Suboxone has a stigma attached to it. Because, people who use it to treat heroin/opiate addiction are still chemically dependent on a narcotic. However, many people do use it with the intent of slowly weening themselves off suboxone. They use suboxone with a doctor’s help, so they can detox outside of a facility. Those individuals will often argue that they are alive only because of suboxone. Some people even argue that they’re continued use of suboxone allows for them to function in day to day life.
Personally, the people I know with long term recovery, who are incredibly successful are abstinent from all narcotics. Admittedly, my experiences with suboxone abuse colors my perspective to see the drug in a negative light. So, it should only be used during detox, where a person is rapidly tapered down off suboxone. Vivitrol can then be administered a couple of weeks after the detox period. If a person is in a long-term treatment program, their chances of long term recovery are increased exponentially. This is how I would like to have been treated for my addiction and how I would have liked to be introduced to early recovery.

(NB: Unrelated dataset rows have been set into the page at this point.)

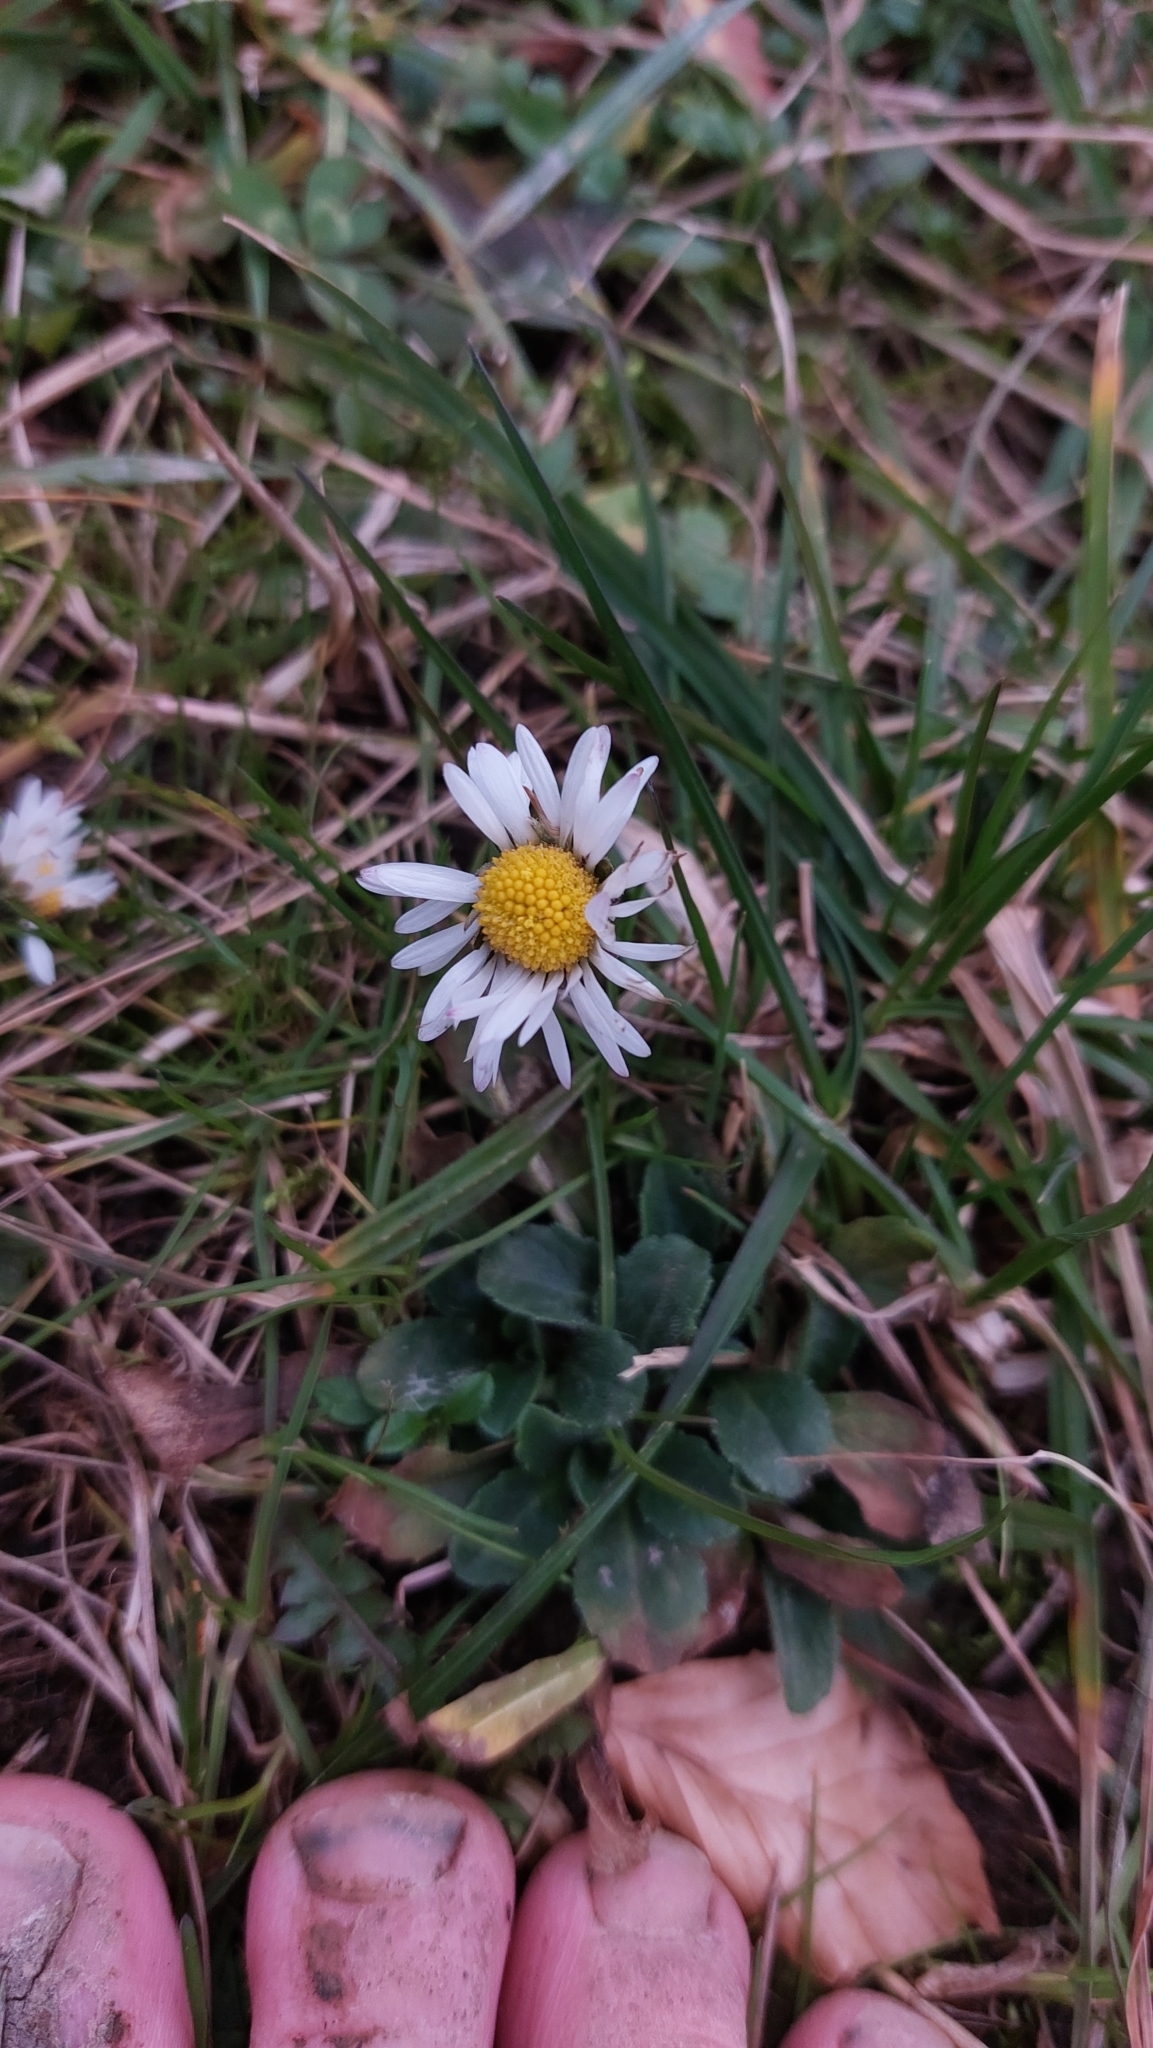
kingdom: Plantae
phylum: Tracheophyta
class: Magnoliopsida
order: Asterales
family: Asteraceae
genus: Bellis
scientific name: Bellis perennis
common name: Lawndaisy
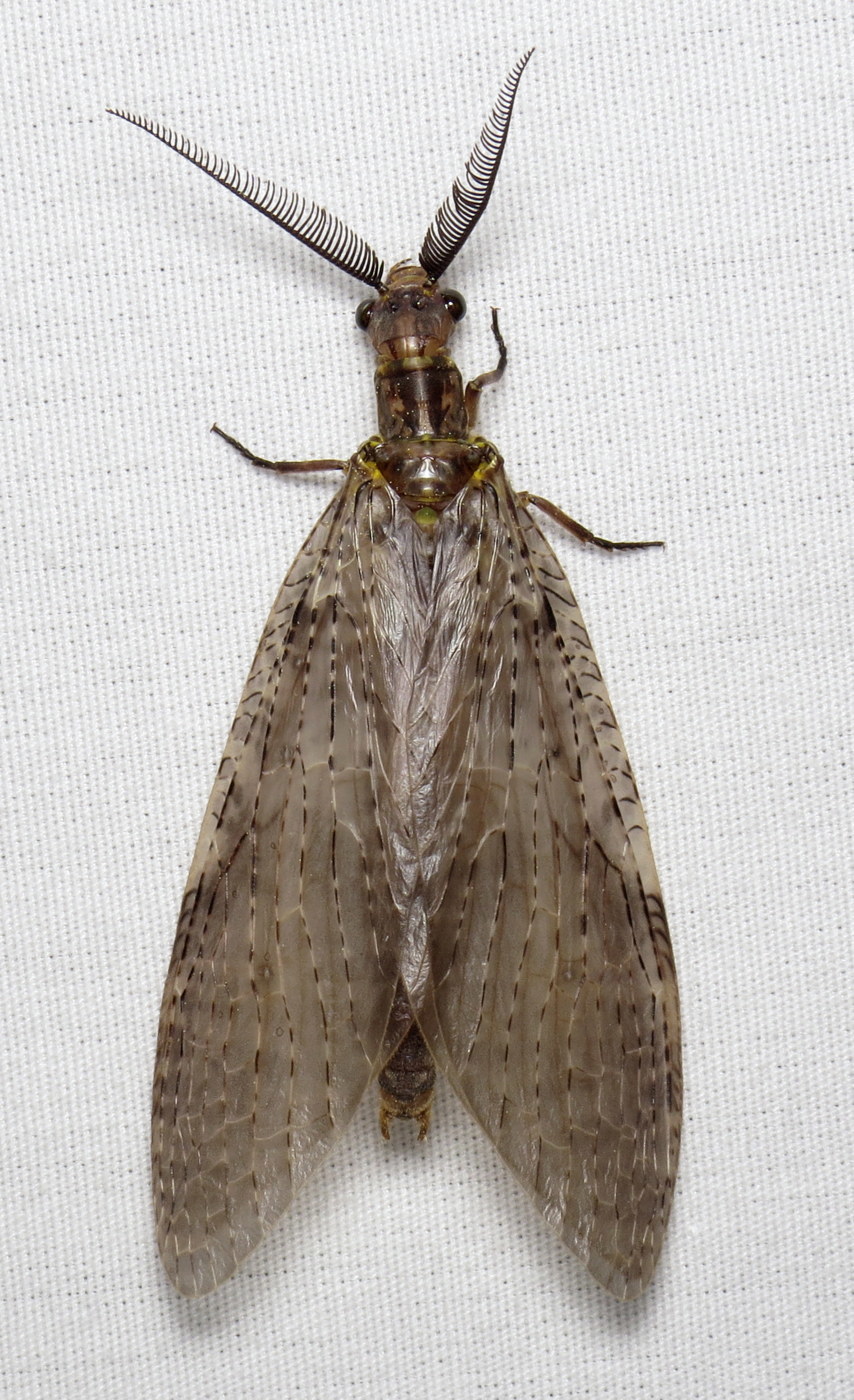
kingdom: Animalia
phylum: Arthropoda
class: Insecta
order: Megaloptera
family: Corydalidae
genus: Chauliodes
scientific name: Chauliodes pectinicornis
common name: Summer fishfly
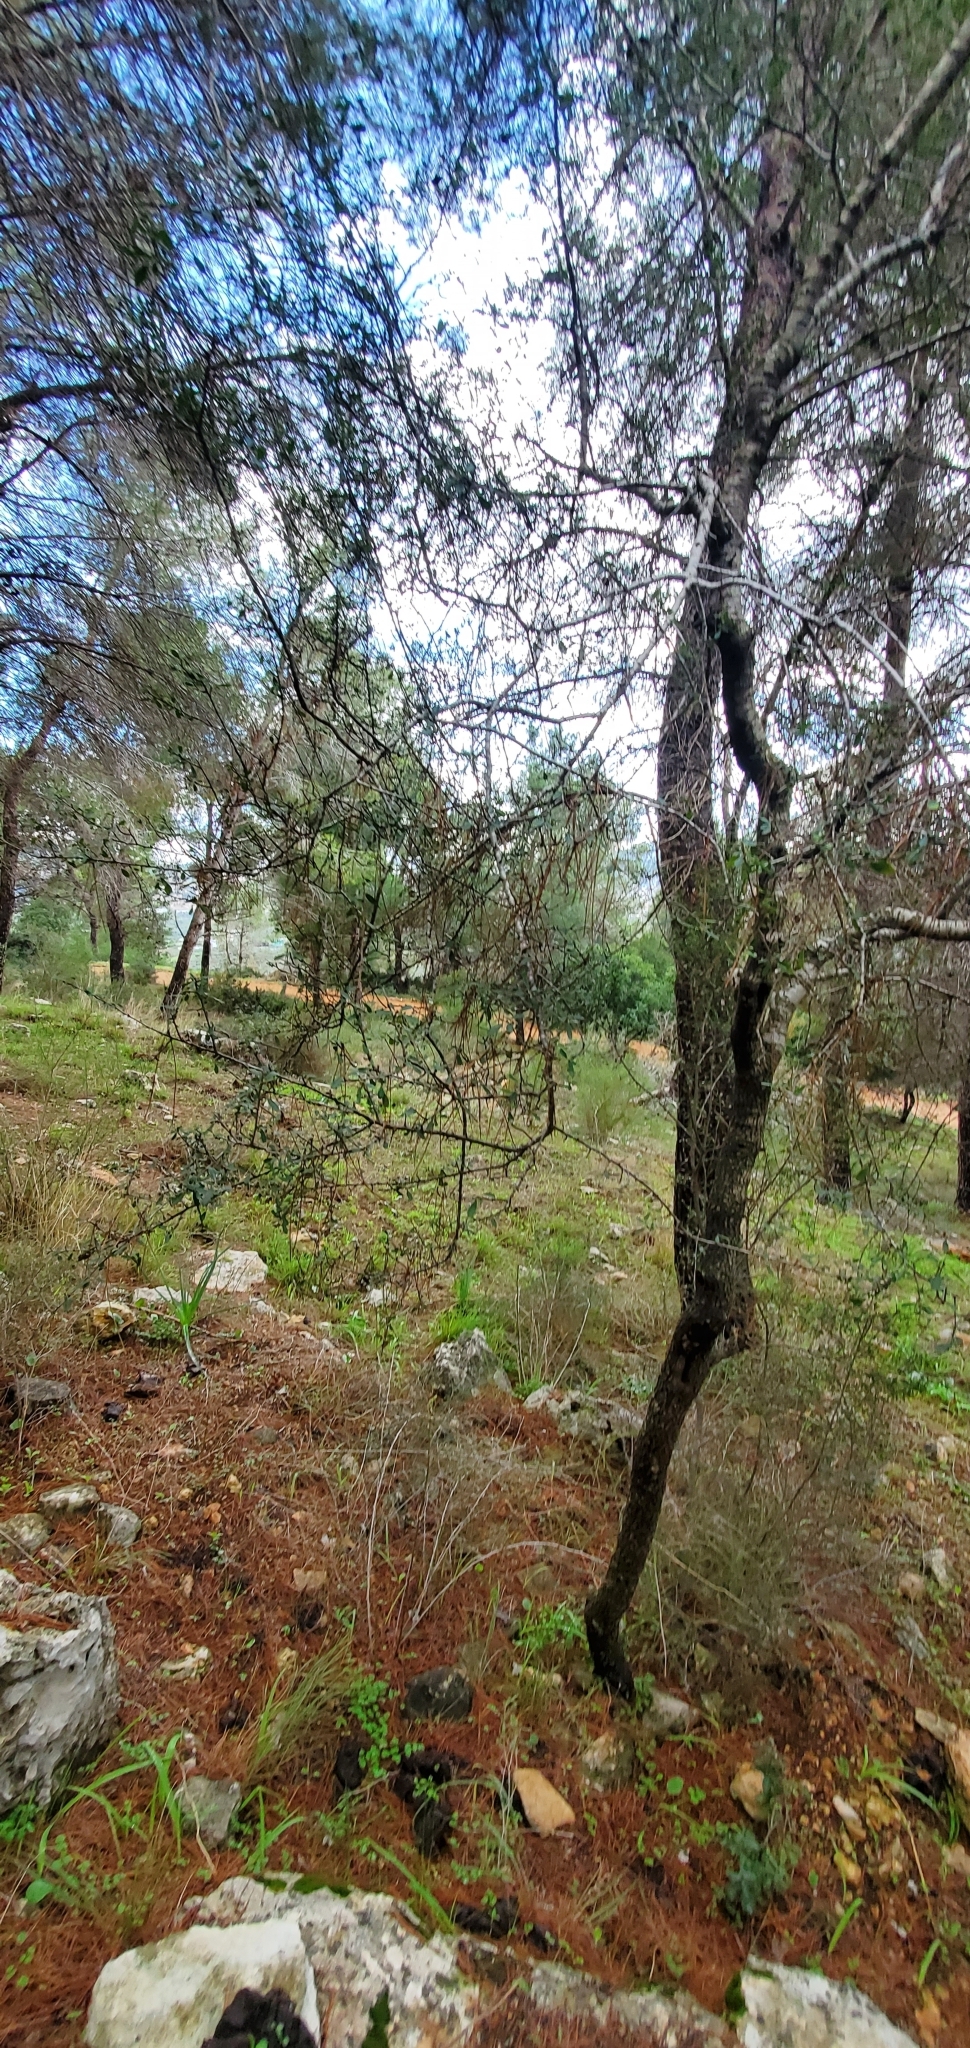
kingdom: Plantae
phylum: Tracheophyta
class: Magnoliopsida
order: Rosales
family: Rhamnaceae
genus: Rhamnus
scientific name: Rhamnus lycioides
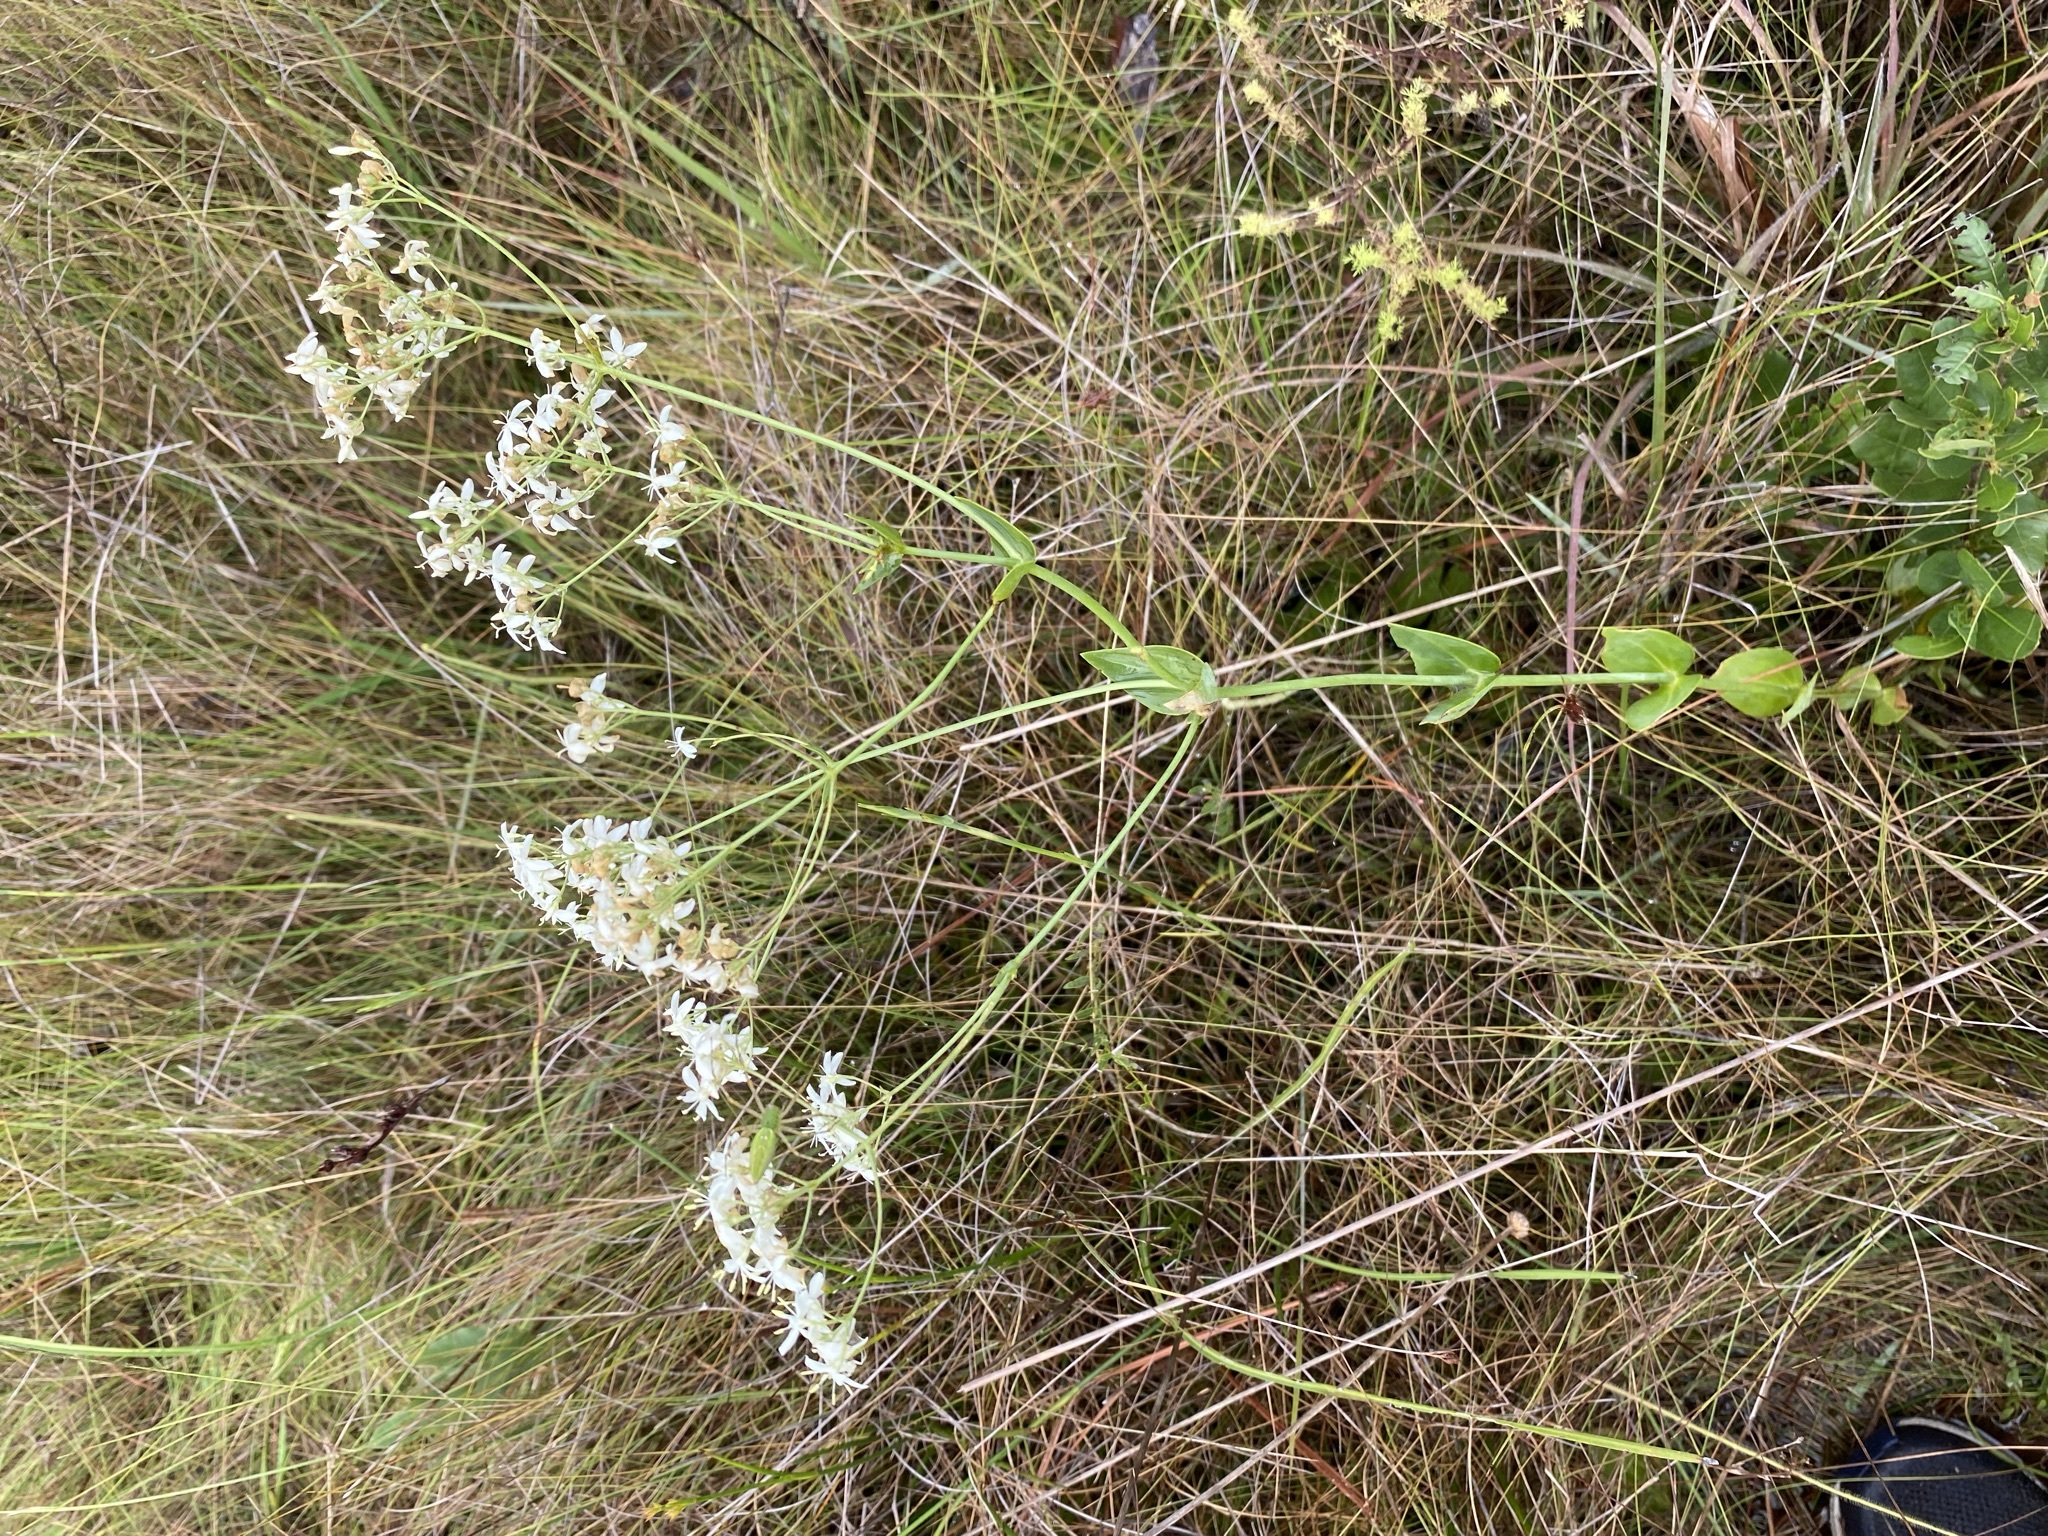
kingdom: Plantae
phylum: Tracheophyta
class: Magnoliopsida
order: Gentianales
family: Gentianaceae
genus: Sabatia
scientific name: Sabatia macrophylla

I don’t think that it’s a matter of vivitrol versus suboxone. It is also not an issue of medically assisted treatment versus rehab. It’s counterproductive to think that different forms of treatment should be seen entirely in opposition. I believe there are ways they can all be combined to help a person find long-term recovery. Ultimately, once a person detoxes and is free from active addiction, the choice to use is dependent upon those of us dealing with addiction.